Kaggle is a platform for predictive modelling and analytics competitions on which companies and researchers post their data and statisticians and data miners from all over the world compete to produce the best models. As of May 2016, Kaggle had over 536,000 registered users, or Kagglers. The community spans 194 countries. It is the largest and most diverse data community in the world (Wikipedia).
One of the most interesting data sets I found on Kaggle was within the What’s Cooking challenge. The competition was hosted by Yummly, a mobile app and website that provides recipe recommendations. The Yummly app was named “Best of 2014” in Apple’s App Store. The competition asks you to predict the category of a dish’s cuisine given a list of its ingredients. The training data included a recipe id, the type of cuisine, and a list of ingredients of each recipe. There were 20 types of cuisine in the data set.
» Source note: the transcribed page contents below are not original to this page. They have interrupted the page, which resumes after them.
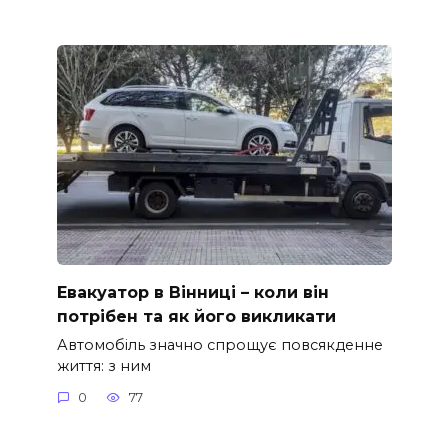
Евакуатор в Вінниці – коли він
потрібен та як його викликати
Автомобіль значно спрощує повсякденне
життя: з ним
0
77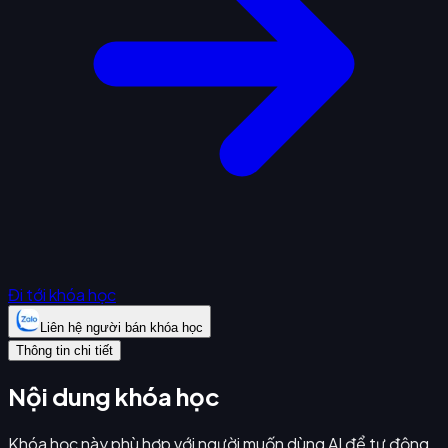
Đi tới khóa học
Liên hệ người bán khóa học
Thông tin chi tiết
Nội dung khóa học
Khóa học này phù hợp với người muốn dùng AI để tự động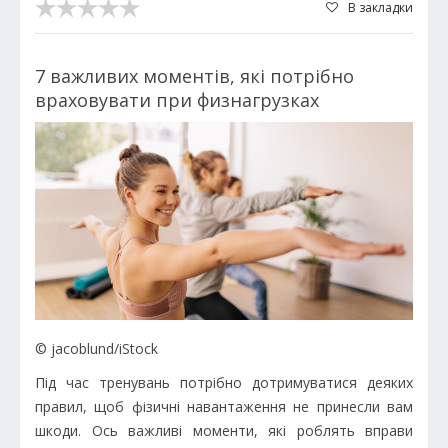
В закладки
7 важливих моментів, які потрібно
враховувати при физнагрузках
© jacoblund/iStock
Під час тренувань потрібно дотримуватися деяких
правил, щоб фізичні навантаження не принесли вам
шкоди. Ось важливі моменти, які роблять вправи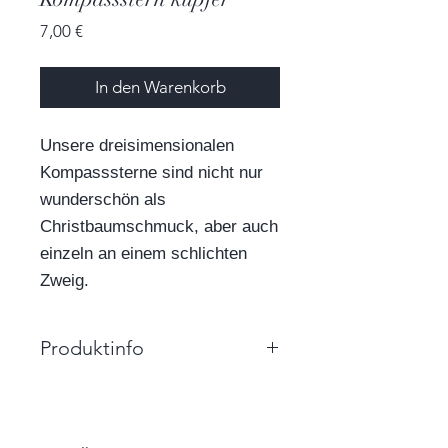
Preis
7,00 €
In den Warenkorb
Unsere dreisimensionalen
Kompasssterne sind nicht nur
wunderschön als
Christbaumschmuck, aber auch
einzeln an einem schlichten
Zweig.
Produktinfo
Größe: 5,0cm x 5,0cm x 1,8cm
(BxHxT)
Farbe: kupfer, weiß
I was able to get a prediction score of about 80 percent with a fairly easy solution. First of all I removed all rare ingredients in the data set. I did not do much feature engineering, except from creating one simple variable for which counts the total number of ingredients per recipe. I also tried some text mining in form of word stemming which brings back a recipes’ ingredient to its root word (e.g. tomatoes become tomato). That approach did not help much in the end so I removed it from my script. I saved my training data in a spare matrix and trained a multiclass classification model using softmax with the xgboost package.
Kaggle also allows users to publicly share their code on each competition page. It helped me a lot to check out some other people’s code before getting started. You can find my R script for the What’s Cooking challenge on my Github.